Once upon a time, robes meant renunciation. To wear the robe was to burn down your personal desires, to strip yourself from the world’s games — money, status, ego — and to live solely as a servant of truth. A monk didn’t just wear orange cloth — he wore fire. He was a burning presence that reminded others what it means to be awake.
But now, the robe has become a costume. A disguise. A welfare pass.
Today, temples are filled with young boys and old men who did not choose truth — they were placed there by poverty, fear, or failed family systems. They don’t walk to seek alms as a ritual of humility. They wait. They sit. They scroll. They chant with their mouths while their minds wander. The world calls it holy. Yeah, I call it institutionalized laziness in sacred clothing.

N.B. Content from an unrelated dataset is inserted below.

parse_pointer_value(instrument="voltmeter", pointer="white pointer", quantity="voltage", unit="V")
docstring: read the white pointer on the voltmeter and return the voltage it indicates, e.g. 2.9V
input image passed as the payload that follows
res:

There is a growing industry of what I call spiritual welfare. People — especially the deeply insecure — love to feed monks, sponsor temples, and donate for gold-leaf statues, not because they truly see dhamma, but because they were taught that giving equals merit. And the monks? Many of them no longer give dhamma. No awakening. No insight. No shock to the soul. Just a smile, a chant, a bowl, and an endless appetite for more donations.
You are not feeding enlightenment.
You are feeding the rot.
A monk who does not meditate is not a monk.
A monk who does not study truth is not a monk.
A monk who plays games, receives money, takes selfies, avoids solitude — is simply a man in a borrowed identity.
Because when you put on that robe, you make a sacred choice.
No one forced them into the path. They chose it.
They chose the orange robe. They chose the renunciation.
They chose a life of discipline, silence, humility, and service.
That robe is not decoration. It is a vow.
A vow to walk away from the world — not to wear the robe and still enjoy the world in disguise.
But today, many monks want both.
They want to wear the robe — but live like laymen.
They want the status of renunciation — but the pleasures of indulgence.
They want to avoid solitude, avoid restraint, avoid practice — and still be respected, still be fed, still be worshipped.
This is where the sickness lies.
Because the robe becomes a shield. A costume. A shortcut to power over those who still believe.
They exploit others easily now, because they hide behind the cloth.
They know that most people won’t question them.
They know that simply wearing the robe gives them immunity in the eyes of the gullible.
But this is a spiritual fraud.
If you do not want to follow the rules of the robe — take it off.
Live as a teacher, as a guide, as a spiritual speaker — but do not stay ordained and expect others to serve you while you refuse the path.
You cannot sit in the center of the temple, avoid solitude, scroll through your phone, build fame, take selfies, play the celebrity — and still call yourself a monk.
You are not walking the monk’s path.
You are walking your own path, wearing the skin of the Buddha.
And that is not spiritual. That is not honest. That is not worthy of offerings.
So we must say this loudly:
Either walk the monk’s path — or step out of the robe.
But do not wear the robe and demand respect while avoiding everything the robe stands for.
Let the robe be sacred again.
Let it mean something again.
Let it filter the false from the true.
The temple was once a fire pit for the ego.
Now it has become a daycare for those who refuse to grow up.
And donors — the givers — they are addicted to the feeling of being good. They don’t want to ask real questions. Because if they did, they’d have to confront the terrifying possibility that their giving is not producing merit — it is producing parasites. They are helping people avoid life, avoid responsibility, and worst of all — avoid awakening.
So let it be known: when you give to a monk, or a temple, you must give with absolute awareness.
You are not obligated to give to anyone who wears a robe. You are not buying karma points in a divine arcade. You are choosing — with your energy, your resources, your intention — what kind of society you want to feed.
If you give to the wrong ones — to the manipulators, the idle, the pretenders in robes — you are not creating merit.
You are creating demerit.
You are helping sustain a lie.
You are ruining the balance of spiritual life by feeding those who should not be fed.
It is not compassion to feed the parasitic.
It is cowardice disguised as virtue.
You are not generous — you are part of the problem.
Every offering must come from conscious discernment.
Is this monk walking the path?
Is this temple a place of inner transformation?
Is my giving strengthening the dhamma — or strengthening illusion?
Real spirituality is not passive. It is not decorative. It is not about looking serene while sleeping inside.
Spirituality is work.
A monk should be a soldier of consciousness.
His presence should pierce you — not beg from you.
If a monk is not growing, not giving, not shaking the illusion of the world — then why feed him?
Stop feeding the lazy in robes.
Start feeding the truth.
Give to monks who walk. Who teach. Who transform.
Because when you give blindly, you are not being compassionate.
You are being controlled.
And no amount of merit will save you from the karmic echo of enabling spiritual decay.